WORK ORDER =
Return all of the data exactly, omitting any images.

Segment Start: DATA EXTRACT

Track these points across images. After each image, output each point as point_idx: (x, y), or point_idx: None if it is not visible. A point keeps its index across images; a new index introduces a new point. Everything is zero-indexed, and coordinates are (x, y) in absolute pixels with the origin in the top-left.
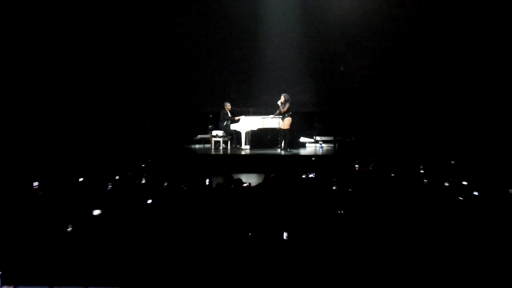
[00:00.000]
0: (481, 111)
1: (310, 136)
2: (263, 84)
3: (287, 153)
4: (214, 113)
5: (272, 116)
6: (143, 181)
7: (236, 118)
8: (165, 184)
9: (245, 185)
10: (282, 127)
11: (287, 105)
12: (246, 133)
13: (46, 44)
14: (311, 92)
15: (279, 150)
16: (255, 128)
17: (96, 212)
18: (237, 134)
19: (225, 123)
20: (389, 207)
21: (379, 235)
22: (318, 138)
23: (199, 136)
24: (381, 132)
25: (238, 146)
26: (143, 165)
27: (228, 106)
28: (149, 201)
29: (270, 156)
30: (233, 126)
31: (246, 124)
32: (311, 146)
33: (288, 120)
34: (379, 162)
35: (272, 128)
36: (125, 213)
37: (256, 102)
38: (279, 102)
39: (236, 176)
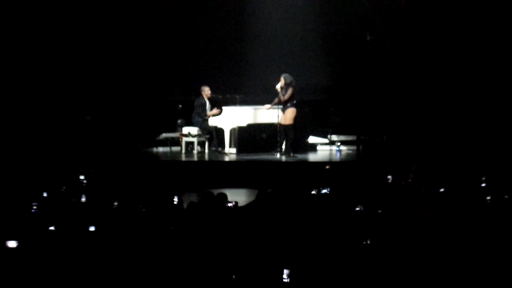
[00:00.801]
0: None
1: (323, 135)
2: (256, 61)
3: (290, 159)
4: (185, 102)
5: (269, 106)
6: (83, 200)
7: (216, 110)
8: (115, 204)
9: (230, 204)
10: (282, 122)
11: (289, 91)
12: (232, 131)
13: None
14: (324, 72)
15: (278, 155)
16: (244, 124)
17: (12, 244)
18: (219, 132)
19: (201, 116)
20: (437, 237)
21: (423, 277)
22: (334, 137)
23: (164, 135)
24: (425, 129)
25: (219, 149)
26: (82, 177)
27: (206, 91)
28: (92, 228)
29: (266, 164)
30: (212, 121)
31: (232, 117)
32: (325, 149)
33: (291, 112)
34: (421, 171)
35: (269, 124)
36: (54, 245)
37: (246, 86)
38: (278, 87)
39: (217, 192)
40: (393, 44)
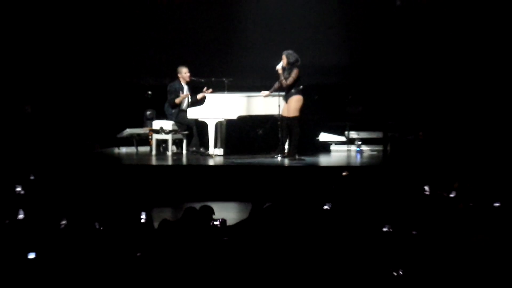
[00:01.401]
0: None
1: (338, 131)
2: (249, 33)
3: (295, 162)
4: (156, 87)
5: (267, 93)
6: (20, 217)
7: (198, 96)
8: (63, 222)
9: (216, 223)
10: (285, 114)
11: (293, 73)
12: (218, 126)
13: None
14: (339, 48)
15: (279, 158)
16: (233, 116)
17: None
18: (200, 126)
19: (176, 106)
20: (490, 269)
21: None
22: (353, 134)
23: (128, 131)
24: (473, 125)
25: (201, 149)
26: (19, 188)
27: (184, 73)
28: (31, 256)
29: (262, 169)
30: (192, 112)
31: (218, 108)
32: (341, 150)
33: (295, 101)
34: (469, 181)
35: (267, 117)
36: None
37: (237, 67)
38: (279, 68)
39: (199, 205)
40: (431, 10)
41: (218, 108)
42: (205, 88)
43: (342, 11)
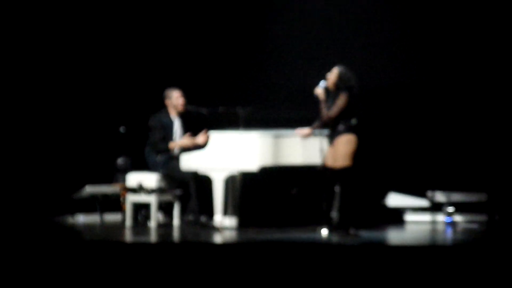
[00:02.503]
0: None
1: (415, 190)
2: (279, 42)
3: (349, 240)
4: (134, 121)
5: (306, 131)
6: None
7: (194, 138)
8: None
9: None
10: (330, 164)
11: (340, 100)
12: (229, 182)
13: None
14: (412, 58)
15: (323, 232)
16: (253, 167)
17: None
18: (201, 183)
19: (163, 150)
20: None
21: None
22: (440, 196)
23: (88, 189)
24: None
25: (203, 218)
26: None
27: (175, 99)
28: None
29: (298, 250)
30: (188, 162)
31: (228, 154)
32: (420, 220)
33: (345, 143)
34: None
35: (304, 167)
36: None
37: (258, 90)
38: (319, 90)
39: None
40: None
41: (229, 154)
42: (204, 130)
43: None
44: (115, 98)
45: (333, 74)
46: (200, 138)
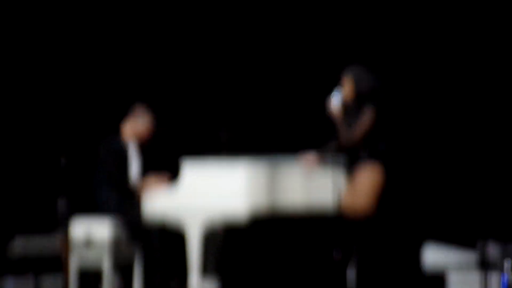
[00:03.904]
0: None
1: (461, 240)
2: (272, 45)
3: None
4: (76, 150)
5: (313, 160)
6: None
7: (159, 179)
8: None
9: None
10: (349, 203)
11: (366, 116)
12: (208, 234)
13: None
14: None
15: None
16: (240, 212)
17: None
18: (173, 237)
19: (122, 191)
20: None
21: None
22: (493, 249)
23: (19, 244)
24: None
25: (173, 283)
26: None
27: (144, 123)
28: None
29: None
30: (154, 206)
31: (207, 193)
32: (468, 280)
33: (369, 174)
34: None
35: (314, 214)
36: None
37: (244, 108)
38: (335, 104)
39: None
40: None
41: (208, 193)
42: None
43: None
44: (50, 120)
45: (348, 82)
46: (163, 180)
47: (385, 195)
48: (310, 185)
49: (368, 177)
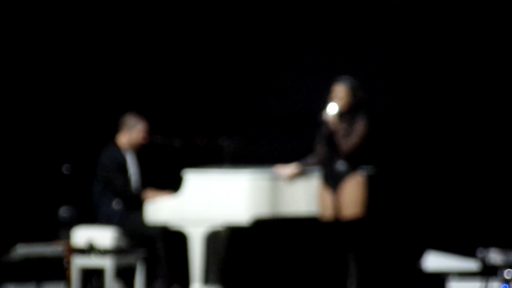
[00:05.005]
0: None
1: (460, 248)
2: (271, 57)
3: None
4: (79, 161)
5: (290, 171)
6: None
7: (158, 196)
8: None
9: None
10: (340, 214)
11: (360, 125)
12: (211, 241)
13: None
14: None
15: None
16: (242, 219)
17: None
18: (172, 241)
19: (124, 198)
20: None
21: None
22: (495, 256)
23: (21, 250)
24: None
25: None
26: None
27: (138, 133)
28: None
29: None
30: (155, 213)
31: (210, 202)
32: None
33: (357, 186)
34: None
35: (305, 220)
36: None
37: (246, 117)
38: (330, 114)
39: None
40: None
41: (211, 202)
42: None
43: None
44: (52, 128)
45: (344, 91)
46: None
47: (383, 203)
48: (311, 194)
49: (356, 188)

Segment End: DATA EXTRACT

RESPONSE AREA =
Track these points across images. After each image, output each point as point_idx: (x, y), or point_idx: None if it is not visible. A point keeps its index across images; a new index introduces a new point. Everything is zero-indexed, and coordinates are (x, y) in absolute pixels with the origin in the top-left.
[00:00.000]
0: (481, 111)
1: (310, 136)
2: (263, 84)
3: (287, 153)
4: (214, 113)
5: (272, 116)
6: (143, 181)
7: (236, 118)
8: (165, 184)
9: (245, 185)
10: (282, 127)
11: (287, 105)
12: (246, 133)
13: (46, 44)
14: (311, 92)
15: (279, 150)
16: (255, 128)
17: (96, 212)
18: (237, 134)
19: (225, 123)
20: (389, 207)
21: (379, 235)
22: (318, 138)
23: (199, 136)
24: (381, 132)
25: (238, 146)
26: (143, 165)
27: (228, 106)
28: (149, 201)
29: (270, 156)
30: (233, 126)
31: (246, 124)
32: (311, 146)
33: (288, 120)
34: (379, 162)
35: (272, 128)
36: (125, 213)
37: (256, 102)
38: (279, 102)
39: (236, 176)
[00:00.801]
0: None
1: (323, 135)
2: (256, 61)
3: (290, 159)
4: (185, 102)
5: (269, 106)
6: (83, 200)
7: (216, 110)
8: (115, 204)
9: (230, 204)
10: (282, 122)
11: (289, 91)
12: (232, 131)
13: None
14: (324, 72)
15: (278, 155)
16: (244, 124)
17: (12, 244)
18: (219, 132)
19: (201, 116)
20: (437, 237)
21: (423, 277)
22: (334, 137)
23: (164, 135)
24: (425, 129)
25: (219, 149)
26: (82, 177)
27: (206, 91)
28: (92, 228)
29: (266, 164)
30: (212, 121)
31: (232, 117)
32: (325, 149)
33: (291, 112)
34: (421, 171)
35: (269, 124)
36: (54, 245)
37: (246, 86)
38: (278, 87)
39: (217, 192)
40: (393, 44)
[00:01.401]
0: None
1: (338, 131)
2: (249, 33)
3: (295, 162)
4: (156, 87)
5: (267, 93)
6: (20, 217)
7: (198, 96)
8: (63, 222)
9: (216, 223)
10: (285, 114)
11: (293, 73)
12: (218, 126)
13: None
14: (339, 48)
15: (279, 158)
16: (233, 116)
17: None
18: (200, 126)
19: (176, 106)
20: (490, 269)
21: None
22: (353, 134)
23: (128, 131)
24: (473, 125)
25: (201, 149)
26: (19, 188)
27: (184, 73)
28: (31, 256)
29: (262, 169)
30: (192, 112)
31: (218, 108)
32: (341, 150)
33: (295, 101)
34: (469, 181)
35: (267, 117)
36: None
37: (237, 67)
38: (279, 68)
39: (199, 205)
40: (431, 10)
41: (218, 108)
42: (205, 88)
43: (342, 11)
[00:02.503]
0: None
1: (415, 190)
2: (279, 42)
3: (349, 240)
4: (134, 121)
5: (306, 131)
6: None
7: (194, 138)
8: None
9: None
10: (330, 164)
11: (340, 100)
12: (229, 182)
13: None
14: (412, 58)
15: (323, 232)
16: (253, 167)
17: None
18: (201, 183)
19: (163, 150)
20: None
21: None
22: (440, 196)
23: (88, 189)
24: None
25: (203, 218)
26: None
27: (175, 99)
28: None
29: (298, 250)
30: (188, 162)
31: (228, 154)
32: (420, 220)
33: (345, 143)
34: None
35: (304, 167)
36: None
37: (258, 90)
38: (319, 90)
39: None
40: None
41: (229, 154)
42: (204, 130)
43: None
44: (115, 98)
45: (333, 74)
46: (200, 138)
[00:03.904]
0: None
1: (461, 240)
2: (272, 45)
3: None
4: (76, 150)
5: (313, 160)
6: None
7: (159, 179)
8: None
9: None
10: (349, 203)
11: (366, 116)
12: (208, 234)
13: None
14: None
15: None
16: (240, 212)
17: None
18: (173, 237)
19: (122, 191)
20: None
21: None
22: (493, 249)
23: (19, 244)
24: None
25: (173, 283)
26: None
27: (144, 123)
28: None
29: None
30: (154, 206)
31: (207, 193)
32: (468, 280)
33: (369, 174)
34: None
35: (314, 214)
36: None
37: (244, 108)
38: (335, 104)
39: None
40: None
41: (208, 193)
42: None
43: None
44: (50, 120)
45: (348, 82)
46: (163, 180)
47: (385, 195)
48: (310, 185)
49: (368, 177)
[00:05.005]
0: None
1: (460, 248)
2: (271, 57)
3: None
4: (79, 161)
5: (290, 171)
6: None
7: (158, 196)
8: None
9: None
10: (340, 214)
11: (360, 125)
12: (211, 241)
13: None
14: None
15: None
16: (242, 219)
17: None
18: (172, 241)
19: (124, 198)
20: None
21: None
22: (495, 256)
23: (21, 250)
24: None
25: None
26: None
27: (138, 133)
28: None
29: None
30: (155, 213)
31: (210, 202)
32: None
33: (357, 186)
34: None
35: (305, 220)
36: None
37: (246, 117)
38: (330, 114)
39: None
40: None
41: (211, 202)
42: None
43: None
44: (52, 128)
45: (344, 91)
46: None
47: (383, 203)
48: (311, 194)
49: (356, 188)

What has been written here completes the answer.